This article was originally published in February 2012.
Losing money is a risk inherent in the purchase of any financial product. Therefore, be it a stock, bond, mutual fund or ETF, investors expect correct, timely and complete information.
Indeed, an entire industry has developed around compliance and disclosure. The risk of losing money in ETFs can be broken into three component parts:
Highest risk of losing money: Cost
One rarely knows the return of an investment beforehand; but the cost of that investment is very calculable, and represents the greatest certainty of reducing capital for any product. Despite this fact, it’s stunning how many investors have no real understanding of what they pay for products and services.
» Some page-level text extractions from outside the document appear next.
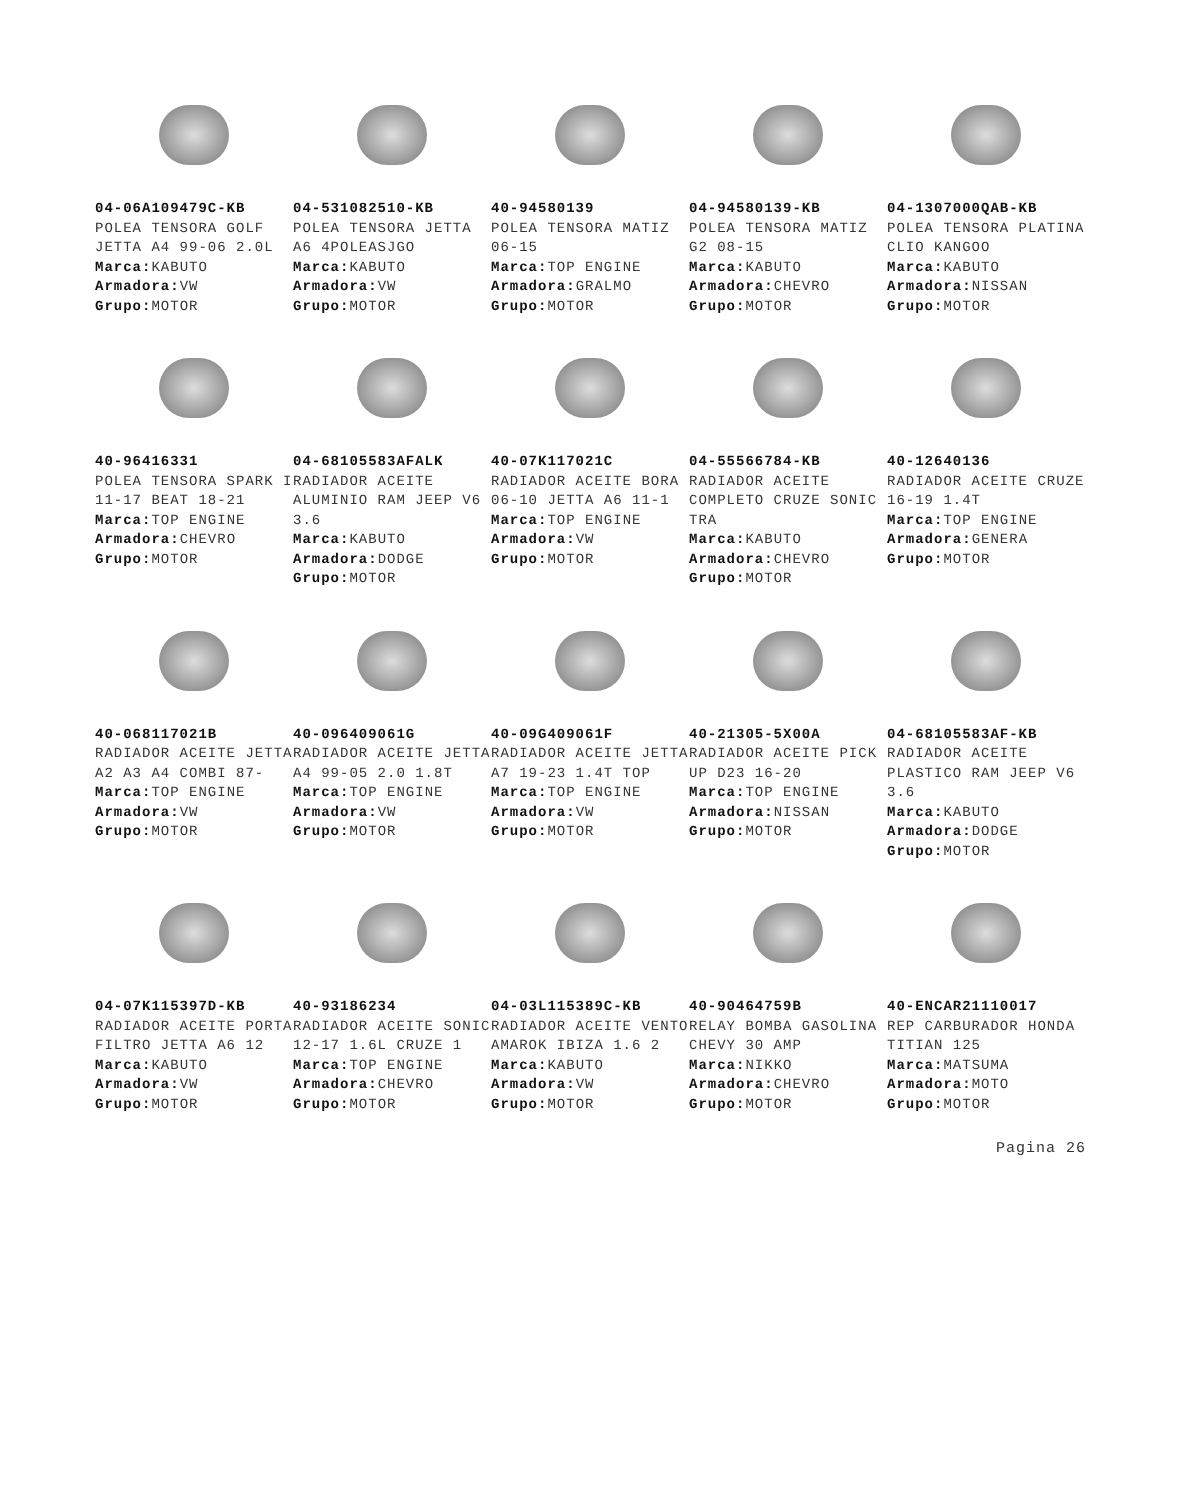04-06A109479C-KB
POLEA TENSORA GOLF JETTA A4 99-06 2.0L
Marca: KABUTO
Armadora: VW
Grupo: MOTOR
04-531082510-KB
POLEA TENSORA JETTA A6 4POLEASJGO
Marca: KABUTO
Armadora: VW
Grupo: MOTOR
40-94580139
POLEA TENSORA MATIZ 06-15
Marca: TOP ENGINE
Armadora: GRALMO
Grupo: MOTOR
04-94580139-KB
POLEA TENSORA MATIZ G2 08-15
Marca: KABUTO
Armadora: CHEVRO
Grupo: MOTOR
04-1307000QAB-KB
POLEA TENSORA PLATINA CLIO KANGOO
Marca: KABUTO
Armadora: NISSAN
Grupo: MOTOR
40-96416331
POLEA TENSORA SPARK I 11-17 BEAT 18-21
Marca: TOP ENGINE
Armadora: CHEVRO
Grupo: MOTOR
04-68105583AFALK
RADIADOR ACEITE ALUMINIO RAM JEEP V6 3.6
Marca: KABUTO
Armadora: DODGE
Grupo: MOTOR
40-07K117021C
RADIADOR ACEITE BORA 06-10 JETTA A6 11-1
Marca: TOP ENGINE
Armadora: VW
Grupo: MOTOR
04-55566784-KB
RADIADOR ACEITE COMPLETO CRUZE SONIC TRA
Marca: KABUTO
Armadora: CHEVRO
Grupo: MOTOR
40-12640136
RADIADOR ACEITE CRUZE 16-19 1.4T
Marca: TOP ENGINE
Armadora: GENERA
Grupo: MOTOR
40-068117021B
RADIADOR ACEITE JETTA A2 A3 A4 COMBI 87-
Marca: TOP ENGINE
Armadora: VW
Grupo: MOTOR
40-096409061G
RADIADOR ACEITE JETTA A4 99-05 2.0 1.8T
Marca: TOP ENGINE
Armadora: VW
Grupo: MOTOR
40-09G409061F
RADIADOR ACEITE JETTA A7 19-23 1.4T TOP
Marca: TOP ENGINE
Armadora: VW
Grupo: MOTOR
40-21305-5X00A
RADIADOR ACEITE PICK UP D23 16-20
Marca: TOP ENGINE
Armadora: NISSAN
Grupo: MOTOR
04-68105583AF-KB
RADIADOR ACEITE PLASTICO RAM JEEP V6 3.6
Marca: KABUTO
Armadora: DODGE
Grupo: MOTOR
04-07K115397D-KB
RADIADOR ACEITE PORTA FILTRO JETTA A6 12
Marca: KABUTO
Armadora: VW
Grupo: MOTOR
40-93186234
RADIADOR ACEITE SONIC 12-17 1.6L CRUZE 1
Marca: TOP ENGINE
Armadora: CHEVRO
Grupo: MOTOR
04-03L115389C-KB
RADIADOR ACEITE VENTO AMAROK IBIZA 1.6 2
Marca: KABUTO
Armadora: VW
Grupo: MOTOR
40-90464759B
RELAY BOMBA GASOLINA CHEVY 30 AMP
Marca: NIKKO
Armadora: CHEVRO
Grupo: MOTOR
40-ENCAR21110017
REP CARBURADOR HONDA TITIAN 125
Marca: MATSUMA
Armadora: MOTO
Grupo: MOTOR
Pagina 26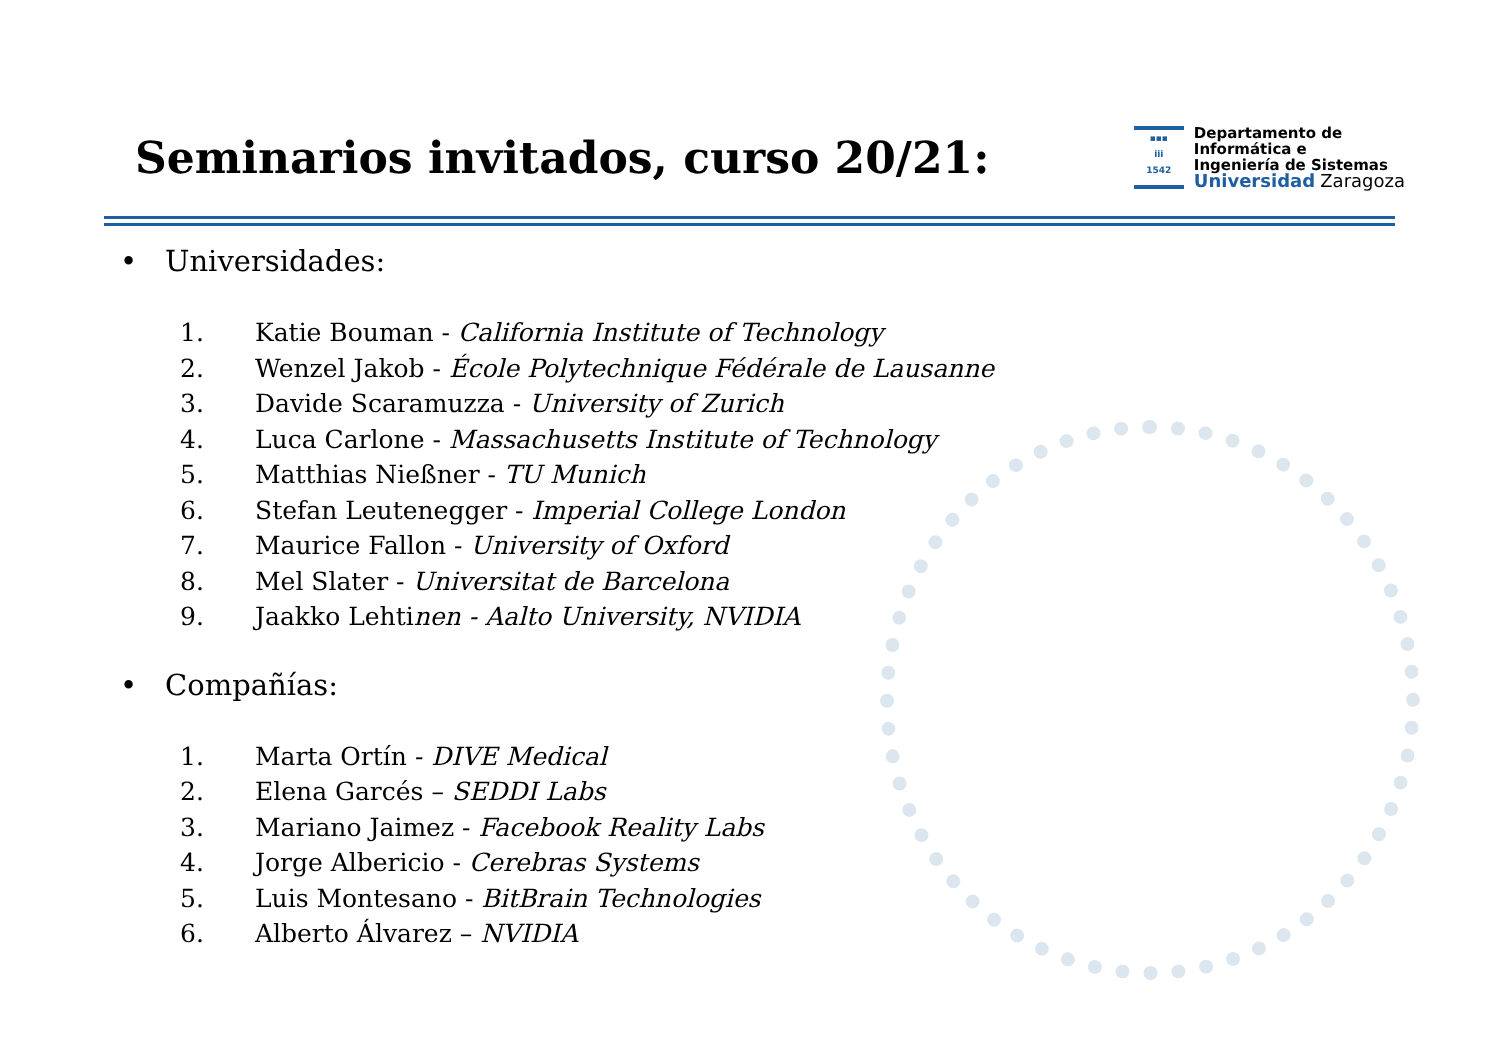Seminarios invitados, curso 20/21:
▪▪▪
iii
1542
Departamento de
Informática e
Ingeniería de Sistemas
Universidad Zaragoza
• Universidades:
1. Katie Bouman - California Institute of Technology
2. Wenzel Jakob - École Polytechnique Fédérale de Lausanne
3. Davide Scaramuzza - University of Zurich
4. Luca Carlone - Massachusetts Institute of Technology
5. Matthias Nießner - TU Munich
6. Stefan Leutenegger - Imperial College London
7. Maurice Fallon - University of Oxford
8. Mel Slater - Universitat de Barcelona
9. Jaakko Lehtinen - Aalto University, NVIDIA
• Compañías:
1. Marta Ortín - DIVE Medical
2. Elena Garcés – SEDDI Labs
3. Mariano Jaimez - Facebook Reality Labs
4. Jorge Albericio - Cerebras Systems
5. Luis Montesano - BitBrain Technologies
6. Alberto Álvarez – NVIDIA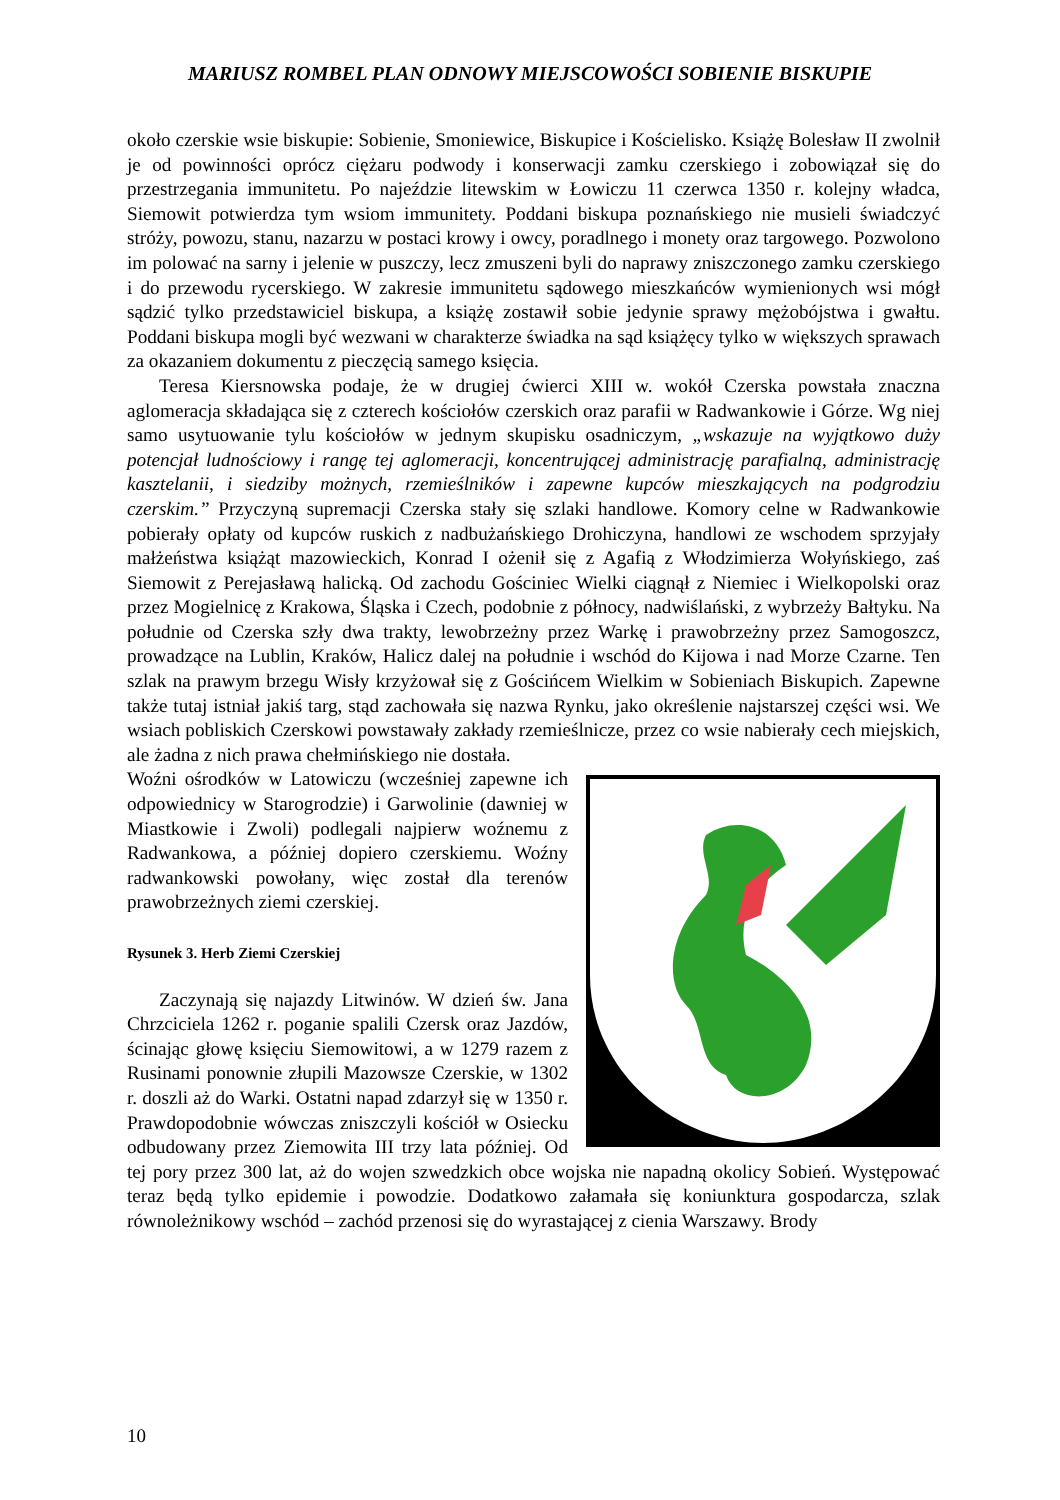MARIUSZ ROMBEL PLAN ODNOWY MIEJSCOWOŚCI SOBIENIE BISKUPIE
około czerskie wsie biskupie: Sobienie, Smoniewice, Biskupice i Kościelisko. Książę Bolesław II zwolnił je od powinności oprócz ciężaru podwody i konserwacji zamku czerskiego i zobowiązał się do przestrzegania immunitetu. Po najeździe litewskim w Łowiczu 11 czerwca 1350 r. kolejny władca, Siemowit potwierdza tym wsiom immunitety. Poddani biskupa poznańskiego nie musieli świadczyć stróży, powozu, stanu, nazarzu w postaci krowy i owcy, poradlnego i monety oraz targowego. Pozwolono im polować na sarny i jelenie w puszczy, lecz zmuszeni byli do naprawy zniszczonego zamku czerskiego i do przewodu rycerskiego. W zakresie immunitetu sądowego mieszkańców wymienionych wsi mógł sądzić tylko przedstawiciel biskupa, a książę zostawił sobie jedynie sprawy mężobójstwa i gwałtu. Poddani biskupa mogli być wezwani w charakterze świadka na sąd książęcy tylko w większych sprawach za okazaniem dokumentu z pieczęcią samego księcia.
Teresa Kiersnowska podaje, że w drugiej ćwierci XIII w. wokół Czerska powstała znaczna aglomeracja składająca się z czterech kościołów czerskich oraz parafii w Radwankowie i Górze. Wg niej samo usytuowanie tylu kościołów w jednym skupisku osadniczym, „wskazuje na wyjątkowo duży potencjał ludnościowy i rangę tej aglomeracji, koncentrującej administrację parafialną, administrację kasztelanii, i siedziby możnych, rzemieślników i zapewne kupców mieszkających na podgrodziu czerskim.” Przyczyną supremacji Czerska stały się szlaki handlowe. Komory celne w Radwankowie pobierały opłaty od kupców ruskich z nadbużańskiego Drohiczyna, handlowi ze wschodem sprzyjały małżeństwa książąt mazowieckich, Konrad I ożenił się z Agafią z Włodzimierza Wołyńskiego, zaś Siemowit z Perejasławą halicką. Od zachodu Gościniec Wielki ciągnął z Niemiec i Wielkopolski oraz przez Mogielnicę z Krakowa, Śląska i Czech, podobnie z północy, nadwiślański, z wybrzeży Bałtyku. Na południe od Czerska szły dwa trakty, lewobrzeżny przez Warkę i prawobrzeżny przez Samogoszcz, prowadzące na Lublin, Kraków, Halicz dalej na południe i wschód do Kijowa i nad Morze Czarne. Ten szlak na prawym brzegu Wisły krzyżował się z Gościńcem Wielkim w Sobieniach Biskupich. Zapewne także tutaj istniał jakiś targ, stąd zachowała się nazwa Rynku, jako określenie najstarszej części wsi. We wsiach pobliskich Czerskowi powstawały zakłady rzemieślnicze, przez co wsie nabierały cech miejskich, ale żadna z nich prawa chełmińskiego nie dostała.
Woźni ośrodków w Latowiczu (wcześniej zapewne ich odpowiednicy w Starogrodzie) i Garwolinie (dawniej w Miastkowie i Zwoli) podlegali najpierw woźnemu z Radwankowa, a później dopiero czerskiemu. Woźny radwankowski powołany, więc został dla terenów prawobrzeżnych ziemi czerskiej.
Rysunek 3. Herb Ziemi Czerskiej
Zaczynają się najazdy Litwinów. W dzień św. Jana Chrzciciela 1262 r. poganie spalili Czersk oraz Jazdów, ścinając głowę księciu Siemowitowi, a w 1279 razem z Rusinami ponownie złupili Mazowsze Czerskie, w 1302 r. doszli aż do Warki. Ostatni napad zdarzył się w 1350 r. Prawdopodobnie wówczas zniszczyli kościół w Osiecku odbudowany przez Ziemowita III trzy lata później. Od tej pory przez 300 lat, aż do wojen szwedzkich obce wojska nie napadną okolicy Sobień. Występować teraz będą tylko epidemie i powodzie. Dodatkowo załamała się koniunktura gospodarcza, szlak równoleżnikowy wschód – zachód przenosi się do wyrastającej z cienia Warszawy. Brody
10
Some synthetic ETFs use swaps in their construction. In Canada these include Horizons S&P/TSX 60 Index (HXT) and Horizons S&P 500 Index (HXS).
Part of the cost of these products is the swap fee paid to counterparties to deliver the return of the underlying index.
While the swap fee for HXT is listed as zero, interest and fees for securities lending provide the required revenue. HXS bears a 0.30% fee. Investors should add this to an MER of 0.15% (0.45% total). The management expense ratio for HXT is 0.07%.
These two ETFs offer a particular advantage for taxable investors by providing the total return of the underlying indices, the S&P/TSX 60 (HXT) and the S&P 500 (HXS) respectively. No taxable distributions are involved, so capital compounds unfettered by tax.
Next-highest risk of losing money: Stupidity
Costs are inevitable, making it the highest risk. Stupidity is the second because even a stupid investor can actually get lucky once in a while.
Leveraged and inverse-leveraged ETFs have been categorized as appropriate only for intraday trading. This satisfies regulators and compliance departments. However, they can be used for much longer-term portfolios but not by dummies who don’t read the prospectuses, or who don’t bother estimating the volatility drag.
Otherwise intelligent people condemn these vehicles because the idea of compounding returns must conceptually elude them. Leveraged and inverse ETFs use synthetic structures that form a subset of ETFs with embedded strategies.